Women in North Carolina are officially safe from a law that would have forced anyone who needed an abortion to get an ultrasound, and would have forced doctors to describe what is found in detail — regardless of whether the woman wanted to hear it. The Supreme Court decided on Monday that it would not consider the state's appeal of a lower court decision that the law violated doctors' First Amendment rights.
The law, which passed in 2011, never went into effect, and an appeals court found it to be unconstitutional in December 2014. While North Carolina officials argued that the law was about "informed-consent," according to Bloomberg Politics, the lower court called it a “virtually unprecedented burden on the right of professional speech” for doctors.
Under the law, if a woman didn't want the information the doctor was being forced to provide, she would have been expected to just avert her eyes and not listen. There were no exceptions, even for victims of rape, incest, or fetal abnormality.
Reproductive rights groups celebrated the court's decision, which is a rare bright spot of good news after years of creeping restrictions, and attempts to curtail access to reproductive health services. Cecile Richards, president of Planned Parenthood Federation of America, said in a statement, “This misguided law would have inserted politics and bad medicine into every exam room in North Carolina. We are pleased that the courts are recognizing that these unconstitutional laws hurt women and block access to safe medical care.”

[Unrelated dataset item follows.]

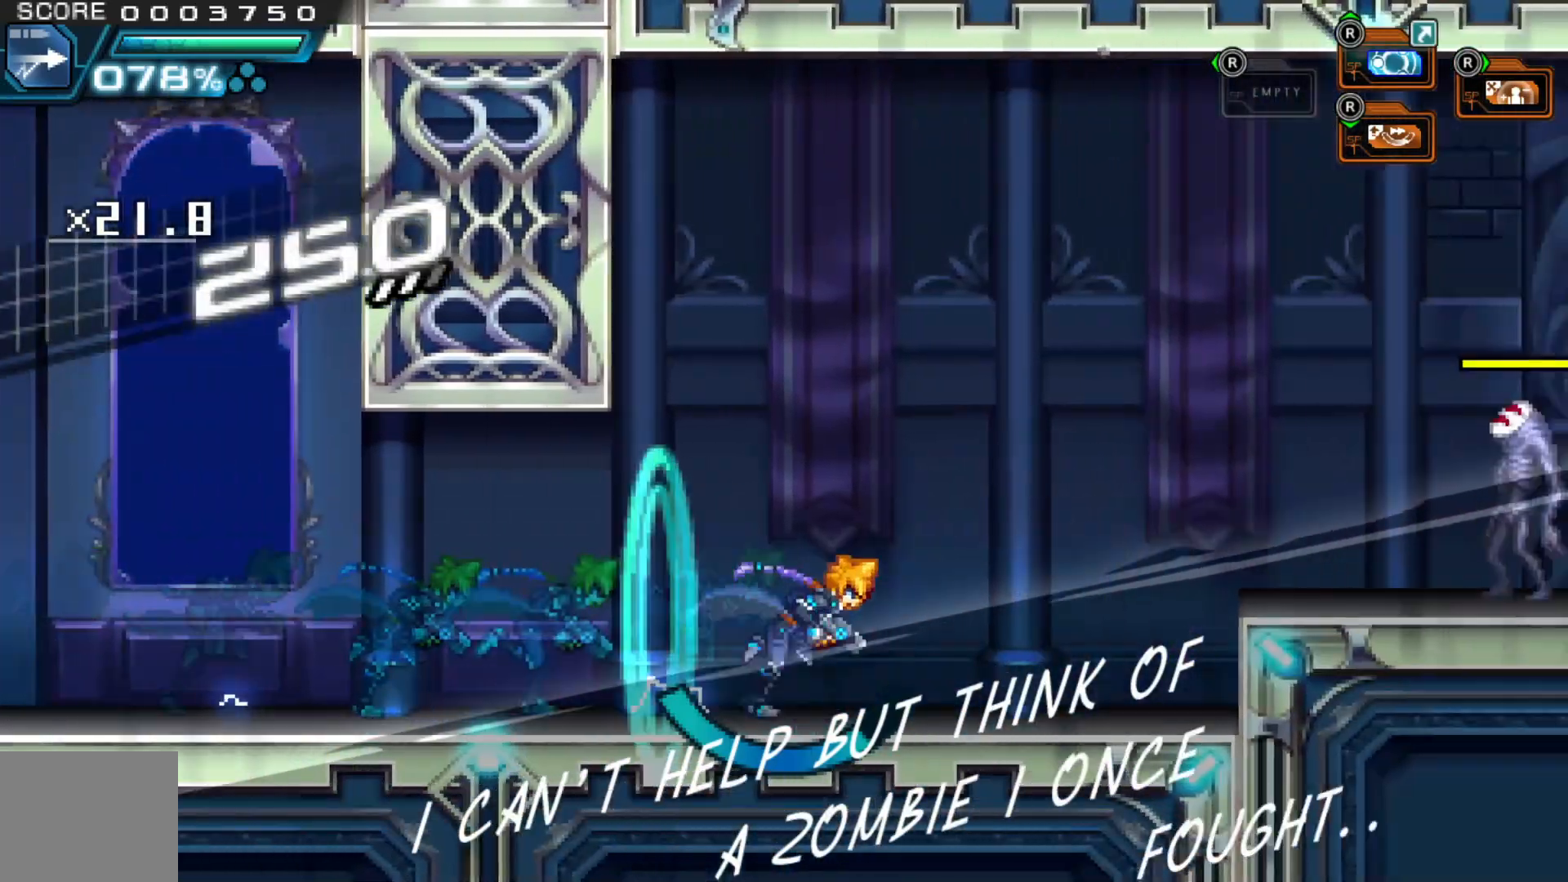
Gameplay with a controller (Xbox layout); each line is a JSON object with the inputs held at the frame after it. "events" lists button and stick changes between this image and that frame as [ms after this image, input, new state], when the widget could be followed in between. Not read: HOME L1 L3 R2 R3.
{"buttons": [], "left_stick": "center", "right_stick": "center"}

State legislators have passed 267 measures to restrict abortion since 2011, according to the Guttmacher Institute. Many of them, including others now in effect in North Carolina, force doctors to lie to patients or give them medically suspect information designed to discourage them from terminating a pregnancy. “The purpose of this law was crystal clear: to shame a woman who has decided to have an abortion out of getting one. In this country, it's not ok to turn doctors into the mouthpieces of politicians in order to make a woman feel bad about her decision,” Jennifer Dalven, director of the ACLU’s Reproductive Freedom Project, said in a statement.
The Supreme Court will soon decide whether to take a case that could reshape abortion rights for millions of women. There are two other cases that it could also decide to hear: a challenge to a Mississippi law that would close the state's only abortion clinic, and a challenge to a Texas law that would leave less than ten clinics to serve the state of nearly 27 million people.